As evening approached, he realized he should check on the old man. The elder disciple had seemed better during the morning devotion, but Aster wanted to make sure he was truly recovering.
He made his way through the Church's corridors, asking for directions until he found the old man's private chambers.
The door was slightly ajar, and Aster knocked softly before entering.
---
The room was immaculate, despite its occupant's recent illness.
Lanterns were positioned throughout the space, their warm light creating a peaceful atmosphere. The walls were covered with paintings—beautiful landscapes and seascapes, studies of clouds and sky, depictions of gardens in full bloom. Among them were statues positioned on shelves: birds frozen in mid-flight, deer in graceful poses, rabbits and foxes and creatures Aster didn't recognize. All rendered with exquisite detail, clearly the work of master craftsmen.
The old man lay in his bed, propped up on pillows. His eyes were closed, his breathing deep and even. Sleeping peacefully, it seemed.
Aster moved quietly to a chair beside the bed and sat down, not wanting to wake him but wanting to be present in case the old man needed anything.
As he sat there in the quiet room, surrounded by images of beauty and life, Aster's mind turned to the old man's words from the previous night.
*"Did you come here alone?"*
*"You're cursed."*
*"He's following you. He's right behind you. Always."*
What had the old man seen? What entity was supposedly following Aster everywhere he went?

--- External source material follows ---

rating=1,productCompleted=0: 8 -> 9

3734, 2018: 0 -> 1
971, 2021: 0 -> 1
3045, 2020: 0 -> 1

And why couldn't Aster see it himself? If something was literally right behind him at all times, shouldn't he be aware of it? Shouldn't he feel its presence constantly?
Yet he felt nothing. Just the normal sense of the room around him, the peaceful atmosphere, the gentle breathing of the sleeping old man.
*Maybe it was just a hallucination,* Aster thought. *The old man was overwhelmed by my presence—by the demonic energy I carry, by the darkness associated with becoming the Altar. His mind created an image to represent that abstract danger. There's nothing actually following me.*
But even as he thought it, Aster didn't quite believe it.
The old man wasn't someone prone to hallucinations. He'd spent decades studying the most extreme and disturbing aspects of reality. He'd looked into the Sage's infinite knowledge, had learned truths that would break ordinary minds. He wasn't someone who would be easily frightened or confused.
If he said something was there, something was there.
*What did he mean by "I've not come alone here"?* Aster wondered, turning the phrase over in his mind. *What am I bringing with me that I can't see or sense?*
The answer, he knew, would only come from the Sage himself. From the infinite knowledge that saw all things, understood all things, knew all truths.
Aster just had to be patient. Had to prove himself worthy. Had to wait for the Sage to judge him ready.
And then, in his dreams, he would finally get the answers he desperately needed.
The old man stirred slightly in his sleep, and Aster fell silent, keeping his vigil as evening shadows lengthened across the room.
Outside, the Whispering Woods lived up to their name, the constant susurrus of almost-voices creating a backdrop of sound that was both eerie and somehow comforting.
And somewhere—in a space that was neither here nor there, in a dimension that touched all places at once—the Sage of Evil observed his newest devotee and considered what knowledge should be revealed.
And what knowledge should remain, for now, mercifully hidden.